Ouattara fighters withdraw from Ivorian media outlets
|Publisher||Committee to Protect Journalists|
|Publication Date||9 September 2011|
|Cite as||Committee to Protect Journalists, Ouattara fighters withdraw from Ivorian media outlets, 9 September 2011, available at: http://www.refworld.org/docid/4e845dc323.html [accessed 22 January 2018]|
New York, September 9, 2011 – CPJ is relieved that fighters loyal to Ivory Coast President Alassane Ouattara relinquished control last week of offices belonging to newspaper publishers who supported ousted President Laurent Gbagbo, local journalists and news reports said.
Members of the pro-Outtara Republican Forces of the Ivory Coast (FRCI) seized the city of Abidjan in April, and ransacked the offices of pro-Gbagbo media groups La Refondation, publisher of daily Notre Voie, and Cyclone, publisher of daily Le Temps, according to CPJ research.
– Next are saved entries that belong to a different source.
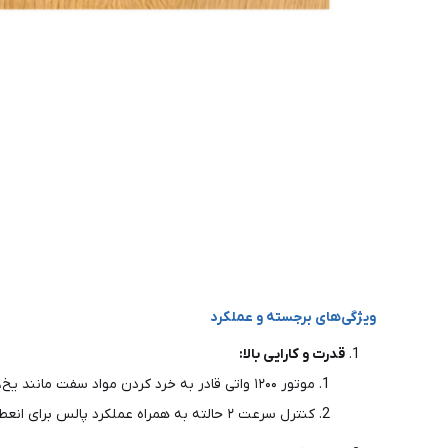
ویژگی‌های برجسته و عملکرد
قدرت و کارایی بالا:
موتور ۱۲۰۰ واتی قادر به خرد کردن مواد سفت مانند یخ، میوه‌های یخ‌زده و آجیل.
کنترل سرعت ۲ حالته به همراه عملکرد پالس برای انعطاف بیشتر در میکس مواد با بافت‌های مختلف.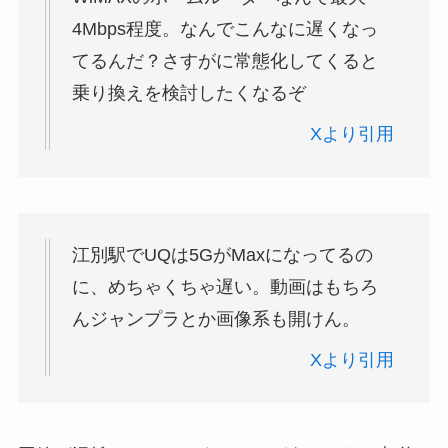
4Mbps程度。なんでこんなに遅くなっ
てるんだ？さすがに常態化してくると
乗り換えを検討したくなるぞ
Xより引用
江別駅でUQは5GがMaxになってるの
に、めちゃくちゃ遅い。動画はもちろ
んジャンプラとか画像系も開けん。
Xより引用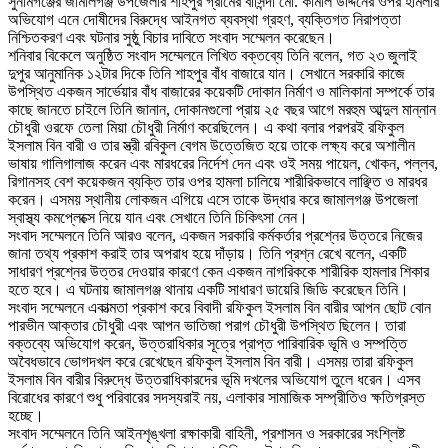
‎সুনামগঞ্জের জামালগঞ্জ উপজেলার শাহপুর গ্রামের বাসিন্দা মো. কামাল উদ্দিনের ওপর হামলার
অভিযোগ এনে দোষীদের বিরুদ্ধে আইনগত ব্যবস্থা গ্রহণ, ব্যক্তিগত নিরাপত্তা
নিশ্চিতকরণ এবং ঘটনার সুষ্ঠু বিচার দাবিতে সংবাদ সম্মেলন করেছেন।
‎শনিবার বিকেলে অনুষ্ঠিত সংবাদ সম্মেলনে লিখিত বক্তব্যে তিনি বলেন, গত ২৩ জুলাই
দুপুর আনুমানিক ১২টার দিকে তিনি শাহপুর বাঁধ বাজারে যান। সেখানে সরকারি কাজে
উপস্থিত একজন সার্ভেয়ার বাঁধ বাজারের কয়েকটি দোকান নির্মাণ ও মালিকানা সম্পর্কে তার
কাছে জানতে চাইলে তিনি জানান, দোকানগুলো প্রায় ২৫ বছর আগে মরহুম আব্দুল মান্নান
চৌধুরী ওরফে তেলা মিয়া চৌধুরী নির্মাণ করেছিলেন। এ কথা বলার পরপরই রফিকুল
ইসলাম বিন বারী ও তার স্ত্রী রবিকুল বেগম উত্তেজিত হয়ে তাকে লক্ষ্য করে অশালীন
ভাষায় গালিগালাজ করেন এবং মারধরের নির্দেশ দেন এবং ওই সময় পায়েল, খোকন, পল্লব,
রিগানসহ বেশ কয়েকজন ব্যক্তি তার ওপর হামলা চালিয়ে শারীরিকভাবে লাঞ্ছিত ও মারধর
করেন। এসময় স্থানীয় লোকজন এগিয়ে এসে তাকে উদ্ধার করে জামালগঞ্জ উপজেলা
স্বাস্থ্য কমপ্লেক্সে নিয়ে যান এবং সেখানে তিনি চিকিৎসা নেন।
‎সংবাদ সম্মেলনে তিনি আরও বলেন, একজন সরকারি কর্মকর্তার প্রশ্নের উত্তরে নিজের
জানা তথ্য প্রকাশ করাই তার অপরাধ হয়ে দাঁড়ায়। তিনি প্রশ্ন রেখে বলেন, একটি
সাধারণ প্রশ্নের উত্তর দেওয়ার কারণে কেন একজন নাগরিককে শারীরিক হামলার শিকার
হতে হবে। এ ঘটনায় জামালগঞ্জ থানায় একটি সাধারণ ডায়েরি জিডি করেছেন তিনি।
‎সংবাদ সম্মেলনে একাত্মতা প্রকাশ করে বিবাদী রফিকুল ইসলাম বিন বারীর আপন ছোট বোন
পারভীন আক্তার চৌধুরী এবং আপন ভাতিজা পরাগ চৌধুরী উপস্থিত ছিলেন। তারা
বক্তব্যে অভিযোগ করেন, উত্তরাধিকার সূত্রে প্রাপ্ত পারিবারিক ভূমি ও সম্পত্তি
অবৈধভাবে ভোগদখল করে রেখেছেন রফিকুল ইসলাম বিন বারী। এসময় তারা রফিকুল
ইসলাম বিন বারীর বিরুদ্ধে উত্তরাধিকারদের ভূমি দখলের অভিযোগ তুলে ধরেন। এসব
বিরোধের কারণে শুধু পরিবারের সদস্যরাই নয়, এলাকার সামাজিক সম্প্রীতিও ক্ষতিগ্রস্ত
হচ্ছে।
‎সংবাদ সম্মেলনে তিনি আইনশৃঙ্খলা রক্ষাকারী বাহিনী, প্রশাসন ও সরকারের সংশ্লিষ্ট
The same month, FRCI forces fired in the air at journalists attempting to survey the damage, news reports said.
In an August 16 press conference, Ivorian Defense Minister Paul Koffi Koffi pledged the withdrawal of FRCI forces, according to news reports. A week later, however, FRCI forces detained an unidentified cameraman of state broadcaster Rediffusion Television Ivoirienne for filming the devastated premises of Notre Voie and confiscated his equipment and footage, news reports said. The FRCI forces finally vacated the premises of both offices last week.
"We welcome the end of the illegal occupation by Ouattara forces of media houses that were favorable to former President Laurent Gbagbo," said CPJ Africa Advocacy Coordinator Mohamed Keita. "Ouattara must deliver on his promise of zero tolerance for harassment and interference in the work of journalists."
Since the destruction of their printing presses, Notre Voie and Le Temps have been using the printing press of state daily Fraternité Matin, according to local journalists. Notre Voie Editor-in-Chief Lahoua Souanga Etienne, also known as César Etou, told CPJ that the paper would file a complaint over the vandalizing of their offices.
Forces loyal to Ouattara ousted Gbagbo after a bloody five-month standoff resulting from the disputed November 2010 presidential elections.